Cada segundo que se consume, cada gota de sudor y de saliva evaporándose sobre las carnes, cada temblor y cada mordida, las acerca a un lugar fuera del mapa conocido. Una voluntad mayor las impulsa. Ajena, inquebrantable y despiadada. Al ritmo de las olas golpeando contra las piedras, hasta volverlas arena tersa y mojada.

Del otro lado de la ventana, detrás de la cortina improvisada con pañuelos de la India, la noche se traga la mitad del mundo y la devuelve al instante, igual y diferente.

9 La Joven Emilia no quiso acompañar a Equis cuando marchó hacia la parada del bus. Equis se alejó por la calle cargando el bolso de marinero. No se protegió de la llovizna escasa. Ni esquivó los pozos llenos de agua rojiza. Nunca miró hacia atrás.

La Joven Emilia esperó que las raíces de los pinos se enroscaran en sus piernas para detenerla. Que una bandada de gaviotas torciera su camino y la enviara de vuelta.

Esperó bajo un árbol de acacia. Quince minutos. Una hora. Después tres.

No dejó de pensar en Equis estirando las piernas en su asiento de clase turista. Mirando los labios de la azafata y el chaleco salvavidas. Mirando la amena revista de a bordo. Las maravillas de la cocina vegetariana. Las fiestas cerveceras del mes de octubre. La Selva Negra y sus maestros relojeros. Las noticias sobre el muro recién derribado.

Pensó en Equis y en su vida partiéndose convenientemente en dos. En Equis dejándola abajo y atrás. Por arte y prodigio de la ingeniería, la física aplicada y un préstamo que nunca va a devolver.

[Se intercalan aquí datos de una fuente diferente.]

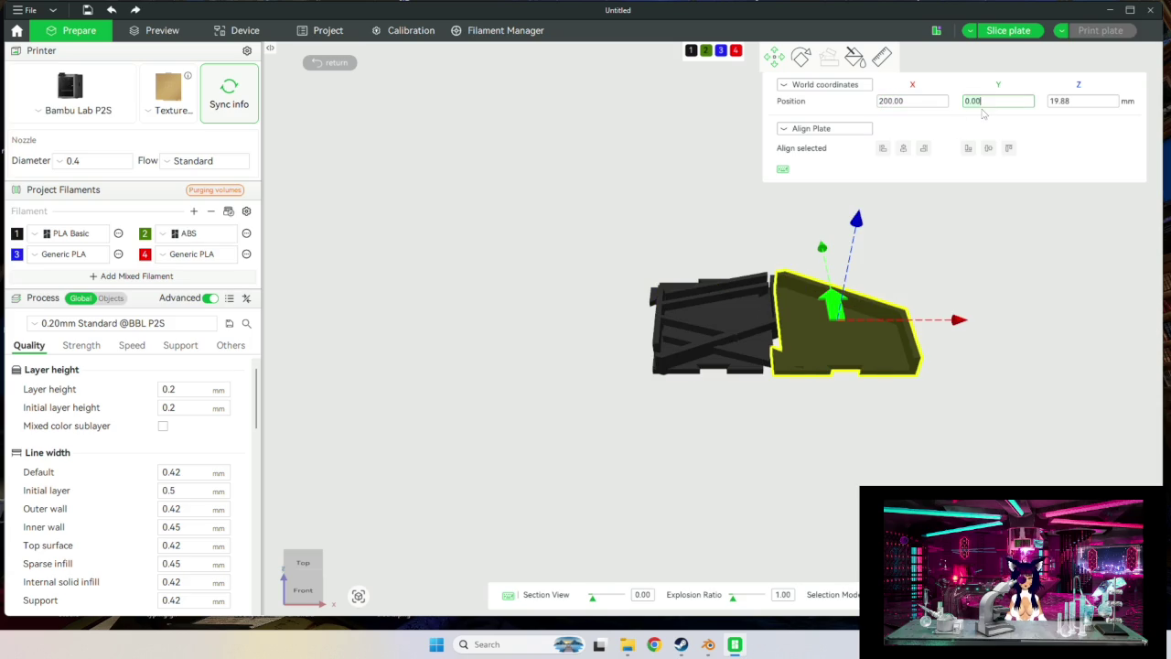
text(20)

Pensó en Equis en su asiento de avión que da al pasillo. Tensa como en un roñoso bus de línea suburbana. Indecisa entre el café aguado o el whisky y las pastillas que esconde en un bolsillo oculto de su legendaria campera de cuero de potro. Pensó en Equis tratando de quedar dormida, para sólo despertar en el momento exacto, cuando el aeropuerto la escupa de cara al bullicio de una calle europea, como una forma curiosa de renacimiento. Pensó en Equis en una esquina sórdida y pintoresca, respirando bajo la llovizna su primera bocanada de aire alemán, filtrada por el tabaco de su cigarro, parándose el penacho descolorido con una mezcla de jabón y restos de líquido amniótico.

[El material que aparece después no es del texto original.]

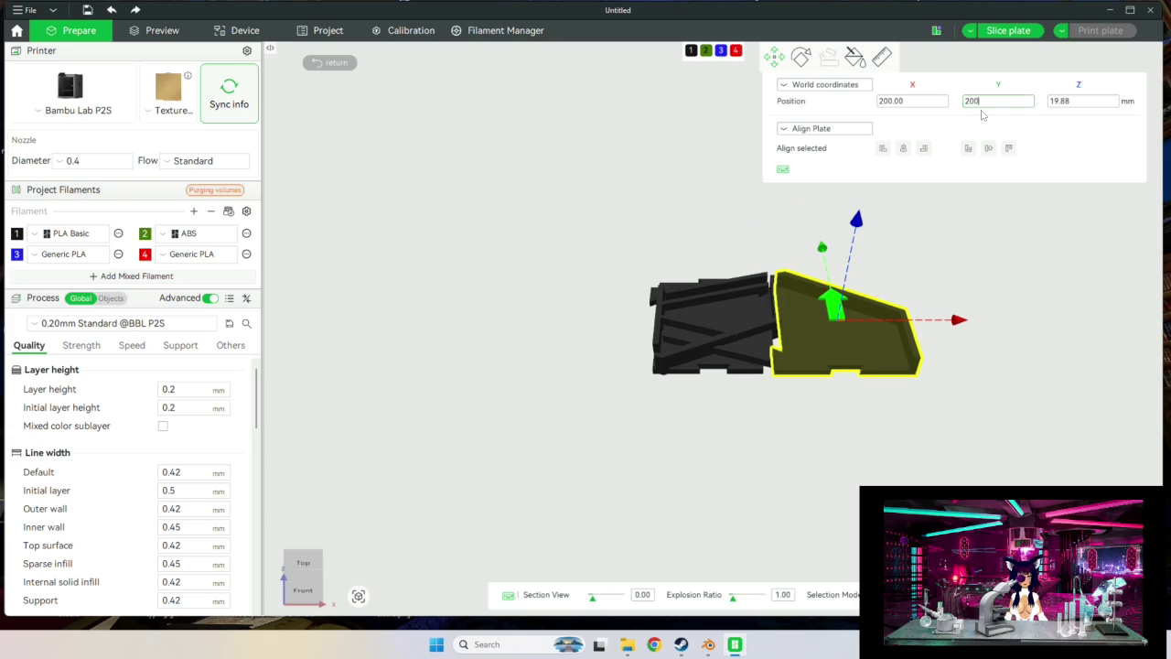
key(Return)
click(1076, 102)
text(0)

La noche se vuelve una sola sombra, una capa extendida sobre las cosas. La Joven Emilia trata de pararse. Se esfuerza como una anciana, encogida bajo la ropa mojada. Convertida en un mueble roído, jalado desde el interior de la casa por cuerdas invisibles. Débil y frágil, como un fantasma en estado de disolución. Vacía de lágrimas, reseca, con los ojos astillados. Dejando atrás, a los pies de la acacia, las colillas de los cigarros, la botella de vino con pastillas disueltas y una meada que se tragó la arena. Queda abandonado sobre el pasto aplastado como un nido, el tiempo aquel en que era socorrida por manifestaciones celestiales, que iban cubriendo con sus ropajes los pozos en el camino, abriendo los paraguas a su paso, defendiéndola de las aves de rapiña y las ramas estranguladoras de los árboles malignos.

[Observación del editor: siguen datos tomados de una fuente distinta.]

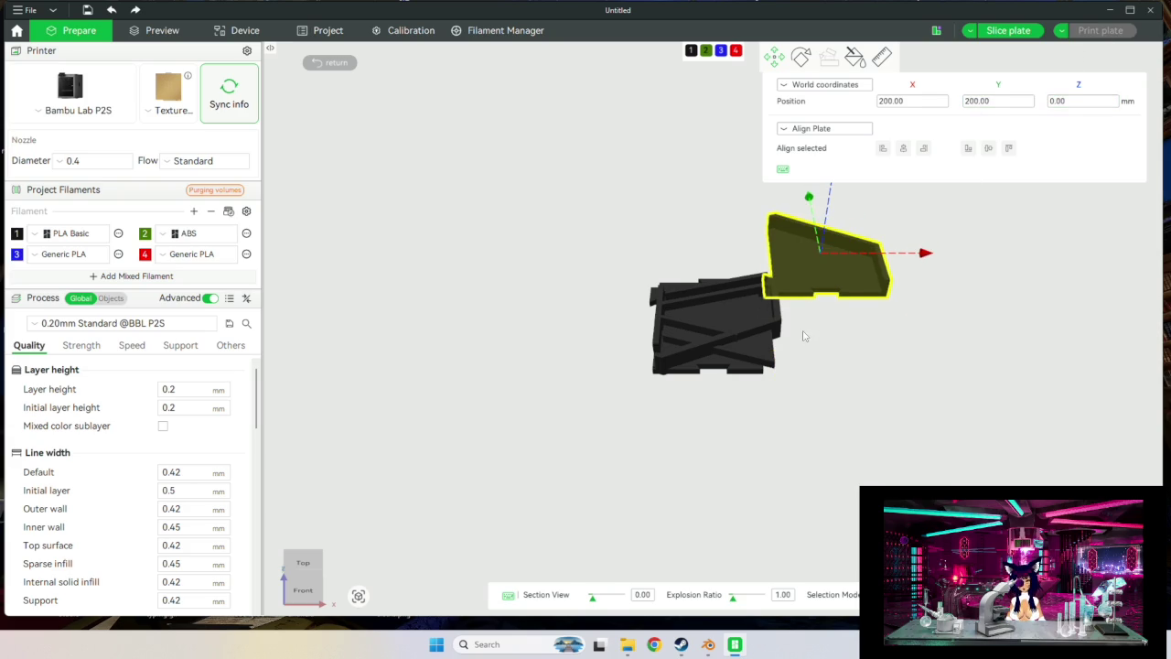
click(735, 330)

10 (Volví a la casa y encendí una vela. La luz sorprendió a la intrusa, a la niña del monte. Una lata de atún rodó hacia un rincón y fue devorada por las sombras. La niña, encogida bajo una mesa, escondió las manos dentro de las mangas. Mis garras o unas súbitas corrientes de aire, cerraron la puerta sin golpearla, gimiendo sobre sus bisagras. Me arrastré hacia ella sobre el piso lleno de grietas, con la carne cuarteada por el salitre del mar y las picaduras de los insectos. Detrás de su pelo enmarañado, colgando como un velo untuoso y deshilachado, estaban los ojos de una alimaña atrapada.

La casa se va cerrando despacio sobre nosotras. Así la noche afuera, envolviendo las sombras del monte, las ranas croando en las cunetas, los helechos plegándose en espiral, los pájaros tímidos durmiendo en los nidos. Dentro de mi pecho, enquistado bajo los pezones, se vuelve sólido el producto de dos o tres decisiones profundas. De diez o veinte casualidades de dudosa fortuna. De cientos de movimientos involuntarios. De varios miles de consecuencias inevitables.

Me acerco a la mesa lentamente. La niña se abraza las piernas recogidas contra el pecho. Se encorva. Puedo sentir la presión de sus dientes apretados, la presión de sus ojos fijos en mí, en la extraña que le extiende una mano de uñas negras.

Puedo oler lo que late bajo su abrigo verde, bajo su propia ropa mojada).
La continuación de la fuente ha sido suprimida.